Sunday, August 3, 2014

Evolution of a Country Garden

Several months ago I started a painting inspired by a long ago drive through Cotswold in England. I started with a watercolor and colored pencil painting of a thatched roofed stone cottage. I was very happy with this element of the piece.

I continued on with watercolors to frame the cottage in a country garden. I made the forground rather diffuse, and the scale of the flowers large. I was not at all happy with the feel or composition of this painting, but displayed it anyway.

Viewer feedback pretty much confirmed my own thoughts -- The composition didn't work. The blury flowers in the forground just didn't work.

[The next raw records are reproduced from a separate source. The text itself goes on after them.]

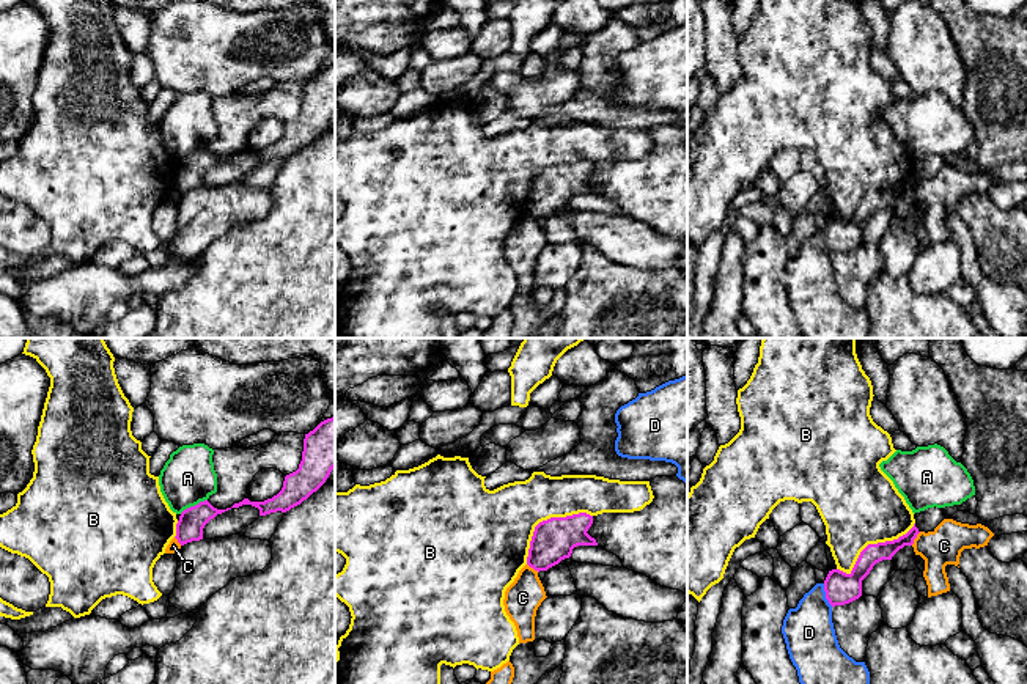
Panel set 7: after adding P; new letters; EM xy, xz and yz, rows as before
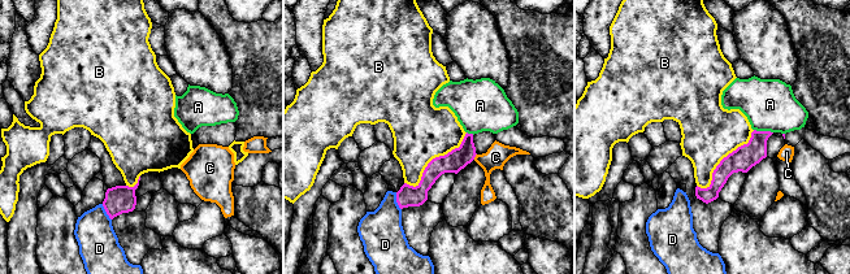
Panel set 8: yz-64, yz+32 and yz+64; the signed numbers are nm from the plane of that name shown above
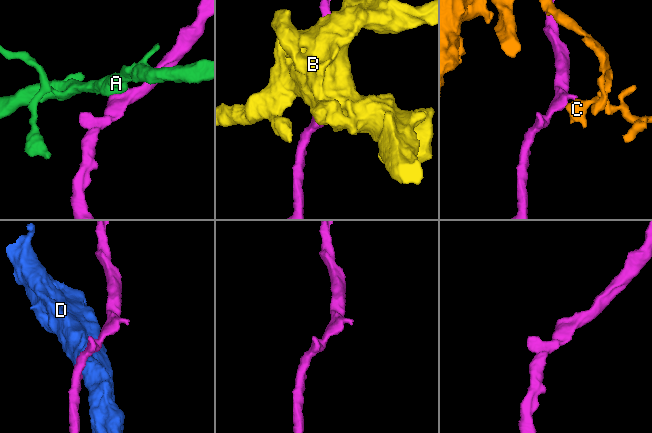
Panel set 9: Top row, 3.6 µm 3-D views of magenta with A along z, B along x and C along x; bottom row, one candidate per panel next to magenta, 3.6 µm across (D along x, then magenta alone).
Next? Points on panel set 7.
A: contact xy (192, 507); border xy (206, 499), (180, 513); another cell
B: contact xz (544, 521); another cell
C: contact yz (916, 536); border yz (920, 532), (911, 544); another cell
D: contact yz (826, 595); border yz (823, 584), (826, 599), (832, 606); another cell
Same cell: none of them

I took the piece back to the studio, and painted new large flowers in bright acrylics. It was more powerful, but the colors were too vibrant. I took it back to the shop, where it hung for some time. My wife hated the panting, especially the flower colors. Some of my artist friends were more polite, but it was clear that the was not very good. Viewers were also polite, but I could tell by ther facial expressions that this was not my best work. In fact, I kind of cringed every time I looked at the painting.

I decided to either throw the piece away, or drastically redesign it. So -- I covered the entire forground with an undercoat of heavy body acrylic paint.
Then, I began to recreate an eclectic garden, but in a smaller scale relative to the cottage in the background. Finally, I painted a welcoming gate and a winding path to cary the viewer's eye to the cottage. I think that this composition works much better, and features the little cottage that was the original focus of the piece.

Now, the painting is going back to The Joyful Jewel in Pittsboro, NC for the real test -- Do folks visiting the shop like it?

Sometimes a painting goes well right from the first brush stroke. Sometimes it goes through an "ugly"stage, but works itself out fairly quickly. On rare occasions, a piece goes through several "near death" experiences before it finally evolves to completion.